======== Exercise materials
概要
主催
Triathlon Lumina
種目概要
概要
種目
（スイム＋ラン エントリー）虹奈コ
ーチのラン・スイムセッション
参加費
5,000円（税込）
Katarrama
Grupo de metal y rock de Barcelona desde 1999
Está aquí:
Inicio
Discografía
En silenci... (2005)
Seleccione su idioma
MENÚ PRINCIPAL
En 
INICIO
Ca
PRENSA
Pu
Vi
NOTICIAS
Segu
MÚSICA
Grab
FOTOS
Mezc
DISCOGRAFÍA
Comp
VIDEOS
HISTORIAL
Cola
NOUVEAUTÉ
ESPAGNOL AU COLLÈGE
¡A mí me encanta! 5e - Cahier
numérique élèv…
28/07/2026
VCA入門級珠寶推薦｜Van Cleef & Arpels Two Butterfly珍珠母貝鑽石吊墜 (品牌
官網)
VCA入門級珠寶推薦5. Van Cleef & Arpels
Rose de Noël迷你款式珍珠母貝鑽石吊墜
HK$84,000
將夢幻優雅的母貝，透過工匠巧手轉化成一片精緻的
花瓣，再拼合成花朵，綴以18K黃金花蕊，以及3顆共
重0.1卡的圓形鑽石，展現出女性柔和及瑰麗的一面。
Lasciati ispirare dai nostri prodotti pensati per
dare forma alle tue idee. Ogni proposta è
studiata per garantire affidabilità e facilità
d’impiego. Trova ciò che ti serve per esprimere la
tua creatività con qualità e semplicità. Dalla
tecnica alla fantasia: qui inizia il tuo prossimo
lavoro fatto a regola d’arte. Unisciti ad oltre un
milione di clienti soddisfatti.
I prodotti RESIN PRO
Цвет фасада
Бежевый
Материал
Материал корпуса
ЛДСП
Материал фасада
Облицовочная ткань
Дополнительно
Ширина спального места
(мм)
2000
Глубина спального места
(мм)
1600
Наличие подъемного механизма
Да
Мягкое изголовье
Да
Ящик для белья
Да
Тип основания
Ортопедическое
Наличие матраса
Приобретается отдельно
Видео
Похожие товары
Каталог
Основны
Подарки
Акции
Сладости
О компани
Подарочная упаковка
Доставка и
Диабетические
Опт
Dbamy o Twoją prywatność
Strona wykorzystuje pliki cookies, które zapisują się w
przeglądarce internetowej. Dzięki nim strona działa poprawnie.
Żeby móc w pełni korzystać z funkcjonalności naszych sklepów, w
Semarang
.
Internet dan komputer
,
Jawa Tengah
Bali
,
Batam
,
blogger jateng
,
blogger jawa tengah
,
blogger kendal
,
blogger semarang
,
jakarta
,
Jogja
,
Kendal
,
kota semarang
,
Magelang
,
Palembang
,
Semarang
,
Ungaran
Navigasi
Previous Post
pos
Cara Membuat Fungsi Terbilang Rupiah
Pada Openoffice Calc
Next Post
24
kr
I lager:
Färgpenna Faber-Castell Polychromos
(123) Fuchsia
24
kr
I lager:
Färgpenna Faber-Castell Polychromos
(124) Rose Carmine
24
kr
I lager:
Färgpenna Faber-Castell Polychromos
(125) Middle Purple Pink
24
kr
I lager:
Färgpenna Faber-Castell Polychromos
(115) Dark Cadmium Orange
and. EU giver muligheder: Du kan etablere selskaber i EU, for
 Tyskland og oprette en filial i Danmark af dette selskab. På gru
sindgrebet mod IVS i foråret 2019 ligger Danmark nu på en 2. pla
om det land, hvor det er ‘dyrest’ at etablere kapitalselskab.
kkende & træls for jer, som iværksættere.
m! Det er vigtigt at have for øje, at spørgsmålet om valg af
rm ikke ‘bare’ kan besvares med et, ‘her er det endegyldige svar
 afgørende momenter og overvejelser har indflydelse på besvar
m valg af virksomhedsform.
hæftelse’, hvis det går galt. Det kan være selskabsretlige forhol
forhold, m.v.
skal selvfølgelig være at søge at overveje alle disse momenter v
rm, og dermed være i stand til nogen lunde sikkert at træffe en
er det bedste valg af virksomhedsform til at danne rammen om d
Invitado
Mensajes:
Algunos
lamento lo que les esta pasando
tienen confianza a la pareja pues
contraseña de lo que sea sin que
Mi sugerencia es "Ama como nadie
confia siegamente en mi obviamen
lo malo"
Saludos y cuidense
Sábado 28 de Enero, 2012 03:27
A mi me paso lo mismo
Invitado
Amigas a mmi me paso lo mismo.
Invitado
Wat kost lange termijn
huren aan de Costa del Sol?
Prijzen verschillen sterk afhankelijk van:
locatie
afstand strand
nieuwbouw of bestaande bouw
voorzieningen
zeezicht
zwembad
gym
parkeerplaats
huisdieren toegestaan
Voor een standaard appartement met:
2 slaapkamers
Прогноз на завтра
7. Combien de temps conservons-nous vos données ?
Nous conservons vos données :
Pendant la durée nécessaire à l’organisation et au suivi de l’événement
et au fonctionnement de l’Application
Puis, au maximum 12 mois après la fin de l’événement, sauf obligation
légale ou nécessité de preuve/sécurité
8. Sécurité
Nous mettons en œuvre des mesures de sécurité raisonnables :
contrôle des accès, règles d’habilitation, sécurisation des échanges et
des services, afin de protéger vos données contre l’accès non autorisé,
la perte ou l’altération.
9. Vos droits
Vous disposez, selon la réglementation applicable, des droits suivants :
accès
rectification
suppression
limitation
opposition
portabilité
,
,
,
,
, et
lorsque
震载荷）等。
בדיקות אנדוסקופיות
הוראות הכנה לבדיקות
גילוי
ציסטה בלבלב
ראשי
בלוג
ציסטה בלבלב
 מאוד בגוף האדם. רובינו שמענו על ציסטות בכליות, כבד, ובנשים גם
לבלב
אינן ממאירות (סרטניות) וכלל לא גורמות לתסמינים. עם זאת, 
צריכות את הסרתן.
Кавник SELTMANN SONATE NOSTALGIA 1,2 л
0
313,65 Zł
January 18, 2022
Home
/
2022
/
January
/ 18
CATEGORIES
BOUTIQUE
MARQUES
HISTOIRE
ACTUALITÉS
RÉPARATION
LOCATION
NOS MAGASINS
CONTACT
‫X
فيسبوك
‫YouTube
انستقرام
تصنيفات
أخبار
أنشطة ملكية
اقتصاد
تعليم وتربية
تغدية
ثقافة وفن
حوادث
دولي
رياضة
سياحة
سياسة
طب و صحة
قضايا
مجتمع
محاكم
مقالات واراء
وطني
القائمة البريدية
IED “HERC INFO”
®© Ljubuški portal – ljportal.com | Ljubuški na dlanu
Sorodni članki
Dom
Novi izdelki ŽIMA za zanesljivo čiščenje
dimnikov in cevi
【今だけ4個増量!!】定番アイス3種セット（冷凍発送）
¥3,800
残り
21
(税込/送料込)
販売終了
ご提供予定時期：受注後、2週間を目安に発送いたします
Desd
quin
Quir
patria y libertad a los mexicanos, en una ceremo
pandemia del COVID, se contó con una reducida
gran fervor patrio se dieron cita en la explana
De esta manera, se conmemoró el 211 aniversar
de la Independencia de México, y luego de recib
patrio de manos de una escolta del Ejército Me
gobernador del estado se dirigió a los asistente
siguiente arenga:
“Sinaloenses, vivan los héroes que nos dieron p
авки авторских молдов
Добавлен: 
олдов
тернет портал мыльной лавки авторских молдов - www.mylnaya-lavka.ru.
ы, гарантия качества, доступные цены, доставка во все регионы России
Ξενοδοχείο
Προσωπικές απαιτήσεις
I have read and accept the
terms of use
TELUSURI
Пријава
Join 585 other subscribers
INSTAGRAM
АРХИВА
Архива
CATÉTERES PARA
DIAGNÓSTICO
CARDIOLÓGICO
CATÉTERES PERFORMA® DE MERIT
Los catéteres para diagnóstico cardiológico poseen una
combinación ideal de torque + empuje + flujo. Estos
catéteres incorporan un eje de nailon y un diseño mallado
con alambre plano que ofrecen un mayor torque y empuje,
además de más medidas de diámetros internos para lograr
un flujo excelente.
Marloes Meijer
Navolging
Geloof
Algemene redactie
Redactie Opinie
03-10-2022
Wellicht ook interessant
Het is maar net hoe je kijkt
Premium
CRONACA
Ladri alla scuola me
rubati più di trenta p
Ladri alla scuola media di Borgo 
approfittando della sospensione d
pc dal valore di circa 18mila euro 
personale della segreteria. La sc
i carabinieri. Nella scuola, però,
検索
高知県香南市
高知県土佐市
================
▶ _What the task asks_: Among the records above, find each line holding the string "være" and pull it out.

▶ _Completed task_:
hæftelse’, hvis det går galt. Det kan være selskabsretlige forhol
skal selvfølgelig være at søge at overveje alle disse momenter v
rm, og dermed være i stand til nogen lunde sikkert at træffe en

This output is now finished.